Expectation of winning numbers on lottery ticket

Question

A lottery consists of choosing 11 different numbered balls (the winning numbers) at random from a group of 100 numbers. A player chooses 11 numbers on a ticket. What's the expected number of winning numbers chosen on a ticket?

I tried this method: $$\begin{array}{rcl} && 0\cdot\mathbb{P}(0\text{ winning numbers}) + ....+ 11\cdot \mathbb{P}(11\text{ winning numbers}) \\ & = &0 \cdot\left(\binom{11}{0}/\binom{100}{11}\right) + ....+11\cdot\left(\binom{11}{11}/\binom{100}{11}\right) \end{array}$$

This should be correct but it's a pain to calculate by hand (as I would have a few minutes to do this without a calculator on an exam).

Question: Can anyone think of a faster way?

I'm trying to find a family that represents this process, but can't think of any. Perhaps we can use a new random variable, which is a sum of 1s if the $i$th number matches and 0s if the $i$th number does not match.

Answer 1

It seems much simpler than what you are attempting, but maybe I am missing something.

You have $N=100$ possible numbers, out of which $K=11$ are winning ones.

When a player chooses their 11 symbols, each of these has a probability of $\frac{K}{N}=\frac{11}{100}=0.11$ of being one of the winning numbers.

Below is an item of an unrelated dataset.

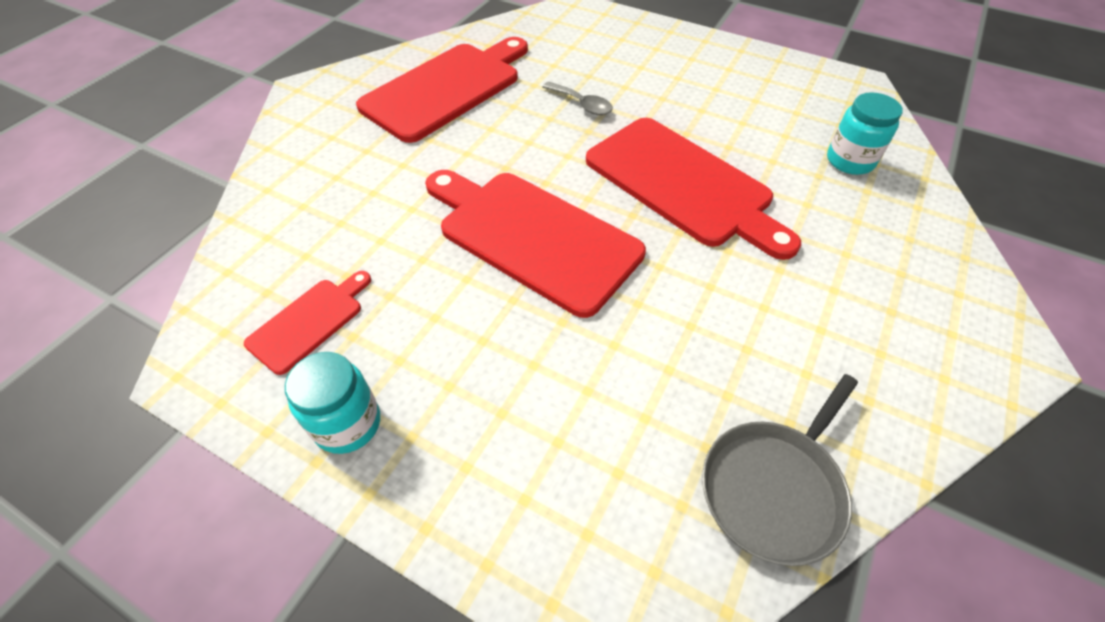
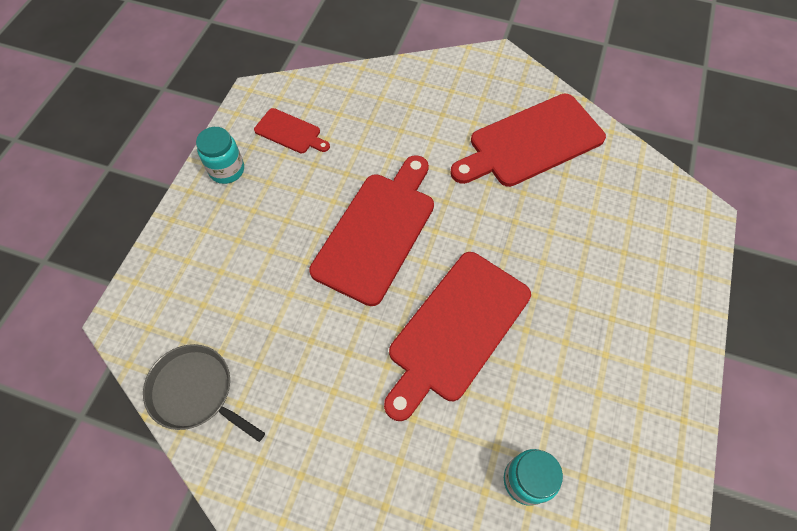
camera: 80 degrees right, 10 degrees up
(446, 88) = (531, 142): red cutting board -> red cutting board turned 120 degrees clockwise
(582, 104) = (541, 242): grey spoon -> none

Assuming the player choose numbers for their ticket without replacement, i.e. the same number never appear twice in the same ticket, the expected number of winning numbers per ticket is given by the "number of numbers" in each ticket times the probability of each being the winning one, that is $11 \times \frac{K}{N}= 1.21$

As @Antoni Parellada suggested in the comments, this correspond to the expected value of an hypergeometric distribution

Answer 2

Hint: The expected value operator is a linear operator, which means that:

$$\mathbb{E}(X_1 + \cdots + X_n) = \mathbb{E}(X_1) + \cdots + \mathbb{E}(X_n).$$

Is there any way you could write the number of winning tickets as a sum of other quantities whose expected values are easy to compute?